▸ **Assignment**
Restate the records in full and exactly, with no images included.

*** Opening of Available data ***

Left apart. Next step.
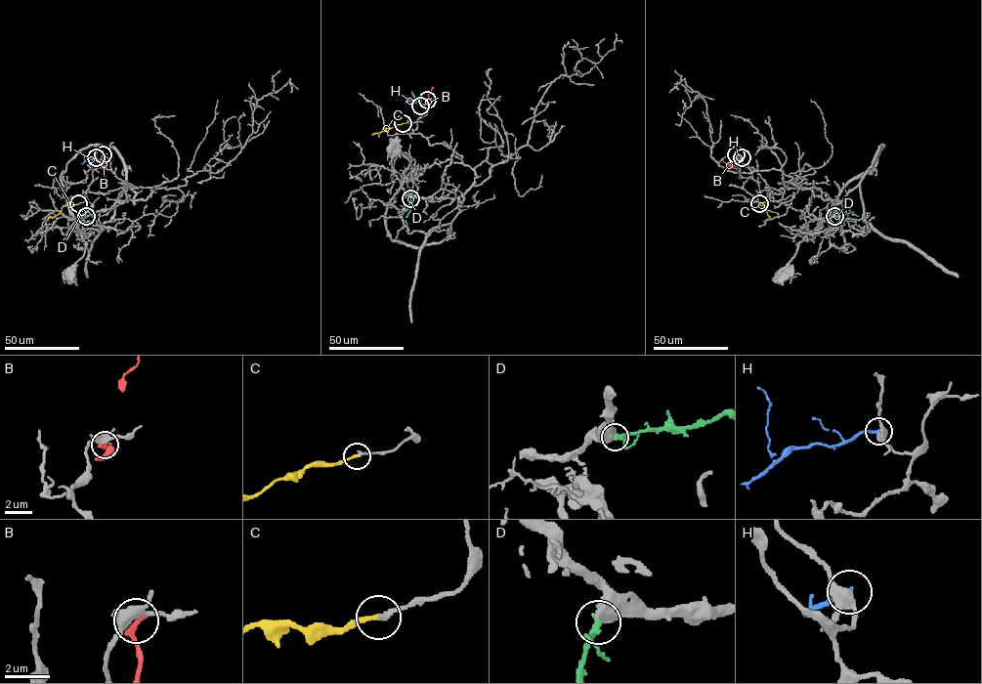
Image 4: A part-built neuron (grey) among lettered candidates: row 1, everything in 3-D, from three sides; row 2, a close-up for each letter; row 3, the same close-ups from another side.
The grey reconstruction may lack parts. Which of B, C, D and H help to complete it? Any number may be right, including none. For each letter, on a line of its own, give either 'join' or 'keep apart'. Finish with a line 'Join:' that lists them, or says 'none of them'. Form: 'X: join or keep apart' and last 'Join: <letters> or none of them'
B: keep apart
C: join
D: keep apart
H: keep apart
Join: C

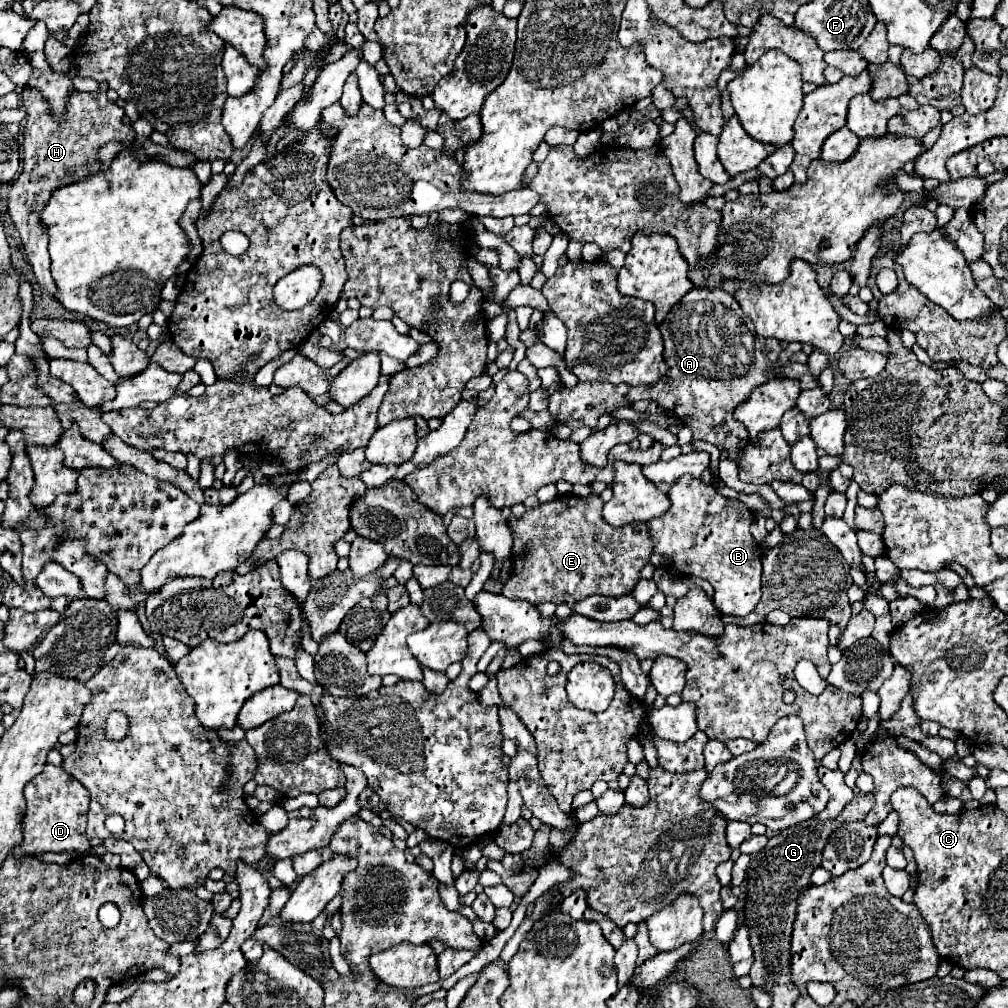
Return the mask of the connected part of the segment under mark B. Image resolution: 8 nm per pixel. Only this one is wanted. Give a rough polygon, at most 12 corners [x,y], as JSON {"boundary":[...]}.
{"boundary":[[686,474],[648,522],[676,576],[722,614],[762,596],[752,512]]}

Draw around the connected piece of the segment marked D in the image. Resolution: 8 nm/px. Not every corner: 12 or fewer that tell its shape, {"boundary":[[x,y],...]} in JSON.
{"boundary":[[46,764],[24,788],[16,858],[90,852],[88,790]]}

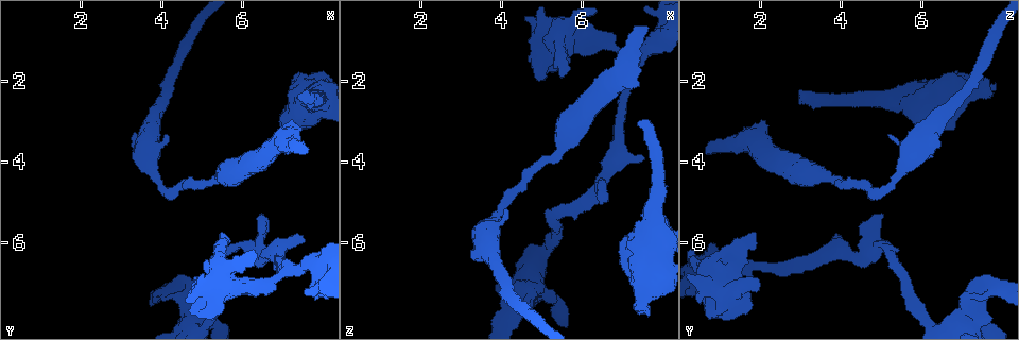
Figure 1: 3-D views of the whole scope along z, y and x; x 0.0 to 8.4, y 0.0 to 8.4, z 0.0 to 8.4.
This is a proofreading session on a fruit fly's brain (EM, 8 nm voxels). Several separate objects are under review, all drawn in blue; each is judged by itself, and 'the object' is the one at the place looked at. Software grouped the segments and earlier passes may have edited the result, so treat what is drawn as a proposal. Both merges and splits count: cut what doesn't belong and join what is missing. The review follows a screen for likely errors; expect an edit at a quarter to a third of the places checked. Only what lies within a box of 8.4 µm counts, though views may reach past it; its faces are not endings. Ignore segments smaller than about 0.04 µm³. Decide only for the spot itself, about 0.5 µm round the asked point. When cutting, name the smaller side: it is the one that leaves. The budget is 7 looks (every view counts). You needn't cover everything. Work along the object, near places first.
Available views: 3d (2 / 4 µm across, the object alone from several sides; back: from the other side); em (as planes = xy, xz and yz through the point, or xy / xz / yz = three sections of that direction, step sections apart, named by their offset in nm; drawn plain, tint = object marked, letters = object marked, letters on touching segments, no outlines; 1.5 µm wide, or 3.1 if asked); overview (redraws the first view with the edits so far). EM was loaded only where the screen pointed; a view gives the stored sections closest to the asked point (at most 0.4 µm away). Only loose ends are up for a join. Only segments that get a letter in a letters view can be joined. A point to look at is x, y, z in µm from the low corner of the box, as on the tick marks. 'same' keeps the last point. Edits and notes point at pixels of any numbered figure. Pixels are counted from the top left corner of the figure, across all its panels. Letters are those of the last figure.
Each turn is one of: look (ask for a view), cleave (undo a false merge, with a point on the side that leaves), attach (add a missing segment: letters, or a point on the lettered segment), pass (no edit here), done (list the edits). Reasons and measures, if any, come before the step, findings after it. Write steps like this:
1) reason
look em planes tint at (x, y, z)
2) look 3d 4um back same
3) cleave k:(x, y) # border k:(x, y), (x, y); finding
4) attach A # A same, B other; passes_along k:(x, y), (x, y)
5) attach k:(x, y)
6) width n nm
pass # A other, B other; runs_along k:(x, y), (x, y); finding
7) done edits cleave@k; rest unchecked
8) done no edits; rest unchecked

long arm stops here
look em planes letters at (7.60, 3.65, 0.70)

*** Close of Available data ***

▸ **Your response**
Left apart. Next step.
Image 4: A part-built neuron (grey) among lettered candidates: row 1, everything in 3-D, from three sides; row 2, a close-up for each letter; row 3, the same close-ups from another side.
The grey reconstruction may lack parts. Which of B, C, D and H help to complete it? Any number may be right, including none. For each letter, on a line of its own, give either 'join' or 'keep apart'. Finish with a line 'Join:' that lists them, or says 'none of them'. Form: 'X: join or keep apart' and last 'Join: <letters> or none of them'
B: keep apart
C: join
D: keep apart
H: keep apart
Join: C

Return the mask of the connected part of the segment under mark B. Image resolution: 8 nm per pixel. Only this one is wanted. Give a rough polygon, at most 12 corners [x,y], as JSON {"boundary":[...]}.
{"boundary":[[686,474],[648,522],[676,576],[722,614],[762,596],[752,512]]}

Draw around the connected piece of the segment marked D in the image. Resolution: 8 nm/px. Not every corner: 12 or fewer that tell its shape, {"boundary":[[x,y],...]} in JSON.
{"boundary":[[46,764],[24,788],[16,858],[90,852],[88,790]]}

Figure 1: 3-D views of the whole scope along z, y and x; x 0.0 to 8.4, y 0.0 to 8.4, z 0.0 to 8.4.
This is a proofreading session on a fruit fly's brain (EM, 8 nm voxels). Several separate objects are under review, all drawn in blue; each is judged by itself, and 'the object' is the one at the place looked at. Software grouped the segments and earlier passes may have edited the result, so treat what is drawn as a proposal. Both merges and splits count: cut what doesn't belong and join what is missing. The review follows a screen for likely errors; expect an edit at a quarter to a third of the places checked. Only what lies within a box of 8.4 µm counts, though views may reach past it; its faces are not endings. Ignore segments smaller than about 0.04 µm³. Decide only for the spot itself, about 0.5 µm round the asked point. When cutting, name the smaller side: it is the one that leaves. The budget is 7 looks (every view counts). You needn't cover everything. Work along the object, near places first.
Available views: 3d (2 / 4 µm across, the object alone from several sides; back: from the other side); em (as planes = xy, xz and yz through the point, or xy / xz / yz = three sections of that direction, step sections apart, named by their offset in nm; drawn plain, tint = object marked, letters = object marked, letters on touching segments, no outlines; 1.5 µm wide, or 3.1 if asked); overview (redraws the first view with the edits so far). EM was loaded only where the screen pointed; a view gives the stored sections closest to the asked point (at most 0.4 µm away). Only loose ends are up for a join. Only segments that get a letter in a letters view can be joined. A point to look at is x, y, z in µm from the low corner of the box, as on the tick marks. 'same' keeps the last point. Edits and notes point at pixels of any numbered figure. Pixels are counted from the top left corner of the figure, across all its panels. Letters are those of the last figure.
Each turn is one of: look (ask for a view), cleave (undo a false merge, with a point on the side that leaves), attach (add a missing segment: letters, or a point on the lettered segment), pass (no edit here), done (list the edits). Reasons and measures, if any, come before the step, findings after it. Write steps like this:
1) reason
look em planes tint at (x, y, z)
2) look 3d 4um back same
3) cleave k:(x, y) # border k:(x, y), (x, y); finding
4) attach A # A same, B other; passes_along k:(x, y), (x, y)
5) attach k:(x, y)
6) width n nm
pass # A other, B other; runs_along k:(x, y), (x, y); finding
7) done edits cleave@k; rest unchecked
8) done no edits; rest unchecked

long arm stops here
look em planes letters at (7.60, 3.65, 0.70)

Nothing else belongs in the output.